Dirnei Prates | Galeria Ecarta

“A Noite Barroca”, exposição selecionada por edital que entra em cartaz na Galeria Ecarta, em Porto Alegre, apresenta fotografias e vídeos do artista Dirnei Prates. Desde 2007, o autor vem trabalhando com a ideia de apropriação em seus trabalhos.
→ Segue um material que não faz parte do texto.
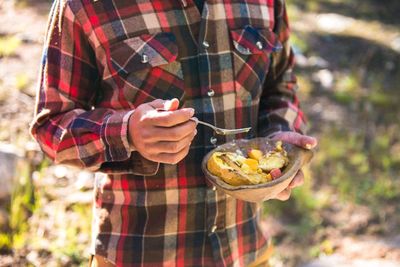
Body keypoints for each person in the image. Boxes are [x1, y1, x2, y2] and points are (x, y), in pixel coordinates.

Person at [30, 0, 317, 266]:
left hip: (244, 249)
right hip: (139, 254)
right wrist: (127, 131)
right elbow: (51, 128)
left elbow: (280, 86)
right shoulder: (82, 6)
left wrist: (280, 140)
Segundo ele, procura nas imagens, absorvidas quase sempre do seu entorno imediato, alguns padrões que evidenciem suas contradições, suas possibilidades de subleituras e interpretações pessoais. “As associações à pintura, recorrentes em meu processo, se apresentam neste projeto sob a forma de contrastes e tenebrismos, que tangenciam imagens e conceitos do período barroco, em seu viés sacro”, explica o Dirnei.
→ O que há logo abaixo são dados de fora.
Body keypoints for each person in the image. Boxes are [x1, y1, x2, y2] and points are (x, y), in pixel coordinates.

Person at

A mostra é costurada em duas séries: “Júpiter, Netuno e Plutão” e “Pede-me o que quiseres e eu te darei”. As fotografias resultantes da primeira sugerem uma aura de brutalidade e redenção que aproxima os retratos dos anônimos, quase sempre marginais, reinventados nas pinturas de Caravaggio. O título Júpiter, Netuno e Plutão faz menção ao único trabalho de exibição pública do artista renascentista, o afresco pintado em Roma, na capela do jardim Ludovisi de Porta Pinciana. “No projeto, capturo imagens da tela do computador, oriundas de sites de encontro onde, através de uma webcam, seus usuários podem se exibir publicamente e conversar com os pretensos parceiros, numa encenação em que o que está em jogo é o compartilhamento de uma fantasia momentânea e sem culpa”, detalha o artista.
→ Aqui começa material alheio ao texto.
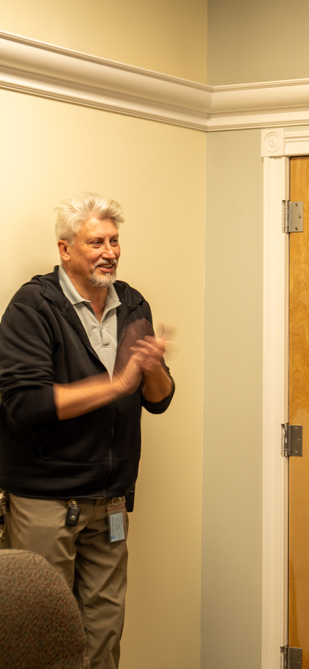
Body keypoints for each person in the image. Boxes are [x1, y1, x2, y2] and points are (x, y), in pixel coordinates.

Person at [0, 192, 175, 669]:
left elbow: (158, 400)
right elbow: (25, 402)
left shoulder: (133, 303)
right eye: (96, 242)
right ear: (64, 249)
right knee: (36, 635)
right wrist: (118, 382)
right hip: (46, 501)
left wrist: (152, 367)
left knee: (103, 631)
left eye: (115, 241)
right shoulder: (33, 305)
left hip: (111, 499)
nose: (109, 252)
A outra série, “Pede-me o que quiseres e eu te darei”, consiste na projeção de três faces masculinas, cujas expressões, por vezes indecifráveis, transitam entre a dor e o espanto. Oriundas da decupagem de cenas apropriadas de filmes pornográficos, as cabeças que emergem em um plano-sequência procuram reconfigurar, por meio do tensionamento imposto pela velocidade da projeção, o momento do gozo dos atores para além de um simples ato. “Ao focar especificamente os rostos procuro também explicitar algumas semelhanças nas expressões destes atores com as faces das figuras decapitadas, retratadas em alguns dos quadros de Caravaggio: Salomé com a cabeça de João Batista (1607), David com a cabeça de Golias (1607) e Medusa (1597)”, contextualiza Dirmei. “Quando estendido o tempo, a imagem desta ‘pequena morte’ reforça também a possível melancolia mundana e a transcendência envolvida nesta ação, sublinhando, tal qual a concepção barroca do mundo, o caráter efêmero e dualístico da existência. O título se apropria da frase de Herodes dita à Salome, segundo a bíblia, após sua hipnótica dança.”